= City Fun =

English music fanzine

City Fun was a magazine/fanzine documenting the music scene in Manchester, England, between 1977 and 1984 and sold up to 2000 copies per issue via gigs, music stores, and selected news agents across Manchester, Liverpool, Sheffield and Leeds. The magazine was started by Andy Waide (Zero), Neil Hargreaves, Martin Heywood (X) and 'JC'. On the day it was decided to write & publish the first issue Andy Waide adopted the name Andy Zero and Martin Heywood became Martin X. The first edition was dedicated to The Distractions, and City Fun went on to document and inform the music scene in Manchester in the late 1970s and early 1980s. No one else at the time was writing about what was happening as it happened, and when others did write about Manchester music and culture it was from the outside not the inside. City Fun invited its readers to contribute articles and reviews and to tell people what was going on, or what they felt about life at the time.

City Fun went through various stages of evolution, Series 1 was anarchic and inclusive trying to include the submissions from all contributors. Series 2 was more structured and selective, Neil, Martin and JC left the 'day to day' operations and a new editorial team of Andy Zero, Cath Carroll, Liz Naylor and Bob Dickenson became the core editors. Andy Zero left in 1982 and publication/editorship was continued by Liz, Cath and latterly (vol 3 which lasted 4 issues), Nigel Chatfield. During the beginning of Volume 2, City Fun operated from an office in Lower Broughton in the building where The Fall had rehearsal rooms. Later this was produced from Liz Naylor and Cath Carroll's flat in Hulme.

Many people contributed articles including Ray Lowry (every edition of series 1 and 2), Tony Wilson, Mark E Smith, Claude Bessey, Steve Morrissey and many others.

City Fun periodically promoted benefit concerts to top up the funds needed for publication, The Distractions, Joy Division, and The Fall all performed. "Stuff The Superstars" all day festival (which include The Distractions, The Fall, Joy Division, The Hamsters, the Frantic Elevators among the dozen bands) attracted about 2000 people and a later benefit "Dr Fun's Carnival Chance" at Manchester Polytechnic (also with The Fall) featured John Peel as DJ.

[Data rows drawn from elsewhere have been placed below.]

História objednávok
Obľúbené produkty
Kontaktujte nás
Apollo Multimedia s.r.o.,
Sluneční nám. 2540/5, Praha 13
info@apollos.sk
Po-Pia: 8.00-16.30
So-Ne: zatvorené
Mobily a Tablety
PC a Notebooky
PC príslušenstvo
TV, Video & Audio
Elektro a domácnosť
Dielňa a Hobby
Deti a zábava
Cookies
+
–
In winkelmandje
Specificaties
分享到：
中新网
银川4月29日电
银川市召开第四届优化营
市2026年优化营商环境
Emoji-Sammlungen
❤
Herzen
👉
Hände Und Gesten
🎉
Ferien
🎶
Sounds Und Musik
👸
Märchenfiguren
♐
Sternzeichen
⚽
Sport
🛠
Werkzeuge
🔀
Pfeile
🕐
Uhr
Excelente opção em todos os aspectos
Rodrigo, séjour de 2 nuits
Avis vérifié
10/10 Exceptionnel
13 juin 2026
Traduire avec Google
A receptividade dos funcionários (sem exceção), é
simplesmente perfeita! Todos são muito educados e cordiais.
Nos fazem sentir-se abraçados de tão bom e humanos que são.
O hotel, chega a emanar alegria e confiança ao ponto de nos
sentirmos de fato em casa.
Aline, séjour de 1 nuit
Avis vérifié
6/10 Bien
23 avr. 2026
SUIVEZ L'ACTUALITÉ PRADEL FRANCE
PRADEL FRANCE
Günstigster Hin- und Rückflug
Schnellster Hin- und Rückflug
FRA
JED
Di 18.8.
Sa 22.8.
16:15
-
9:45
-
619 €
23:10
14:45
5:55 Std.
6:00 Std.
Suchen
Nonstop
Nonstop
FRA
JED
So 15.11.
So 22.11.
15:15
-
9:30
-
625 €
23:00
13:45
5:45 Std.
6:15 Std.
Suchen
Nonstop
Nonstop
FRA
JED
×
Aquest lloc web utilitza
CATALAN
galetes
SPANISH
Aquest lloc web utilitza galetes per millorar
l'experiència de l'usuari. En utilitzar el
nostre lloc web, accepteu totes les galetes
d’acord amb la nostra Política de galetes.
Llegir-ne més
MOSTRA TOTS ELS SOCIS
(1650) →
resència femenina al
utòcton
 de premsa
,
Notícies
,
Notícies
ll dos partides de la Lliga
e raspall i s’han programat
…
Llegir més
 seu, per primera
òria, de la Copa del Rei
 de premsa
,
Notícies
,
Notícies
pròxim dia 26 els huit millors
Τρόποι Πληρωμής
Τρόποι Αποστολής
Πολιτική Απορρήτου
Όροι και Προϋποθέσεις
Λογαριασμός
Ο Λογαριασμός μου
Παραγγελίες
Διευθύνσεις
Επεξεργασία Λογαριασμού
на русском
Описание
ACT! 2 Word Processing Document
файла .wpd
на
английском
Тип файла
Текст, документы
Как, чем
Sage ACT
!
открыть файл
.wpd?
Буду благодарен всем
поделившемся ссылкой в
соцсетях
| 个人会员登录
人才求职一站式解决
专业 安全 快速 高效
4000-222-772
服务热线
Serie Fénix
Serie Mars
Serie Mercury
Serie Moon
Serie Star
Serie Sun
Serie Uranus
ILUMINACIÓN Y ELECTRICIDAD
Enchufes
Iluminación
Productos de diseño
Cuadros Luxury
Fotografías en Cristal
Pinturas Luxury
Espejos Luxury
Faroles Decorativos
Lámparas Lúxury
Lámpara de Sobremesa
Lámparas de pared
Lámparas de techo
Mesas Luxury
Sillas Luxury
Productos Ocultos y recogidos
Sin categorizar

The film No City Fun, by Charles Salem, was based on a City Fun article by Liz Naylor. This was used as a basis for the film Factory Flick with music by Joy Division. This super 8 film was referenced in the Joy Division film of 2010.

An online exhibition of scanned articles from City Fun was curated by Abigail Ward, Dave Haslam and David Wilkinson and appears on the Manchester District Music Archive website. The permanent exhibition includes an introduction from Haslam.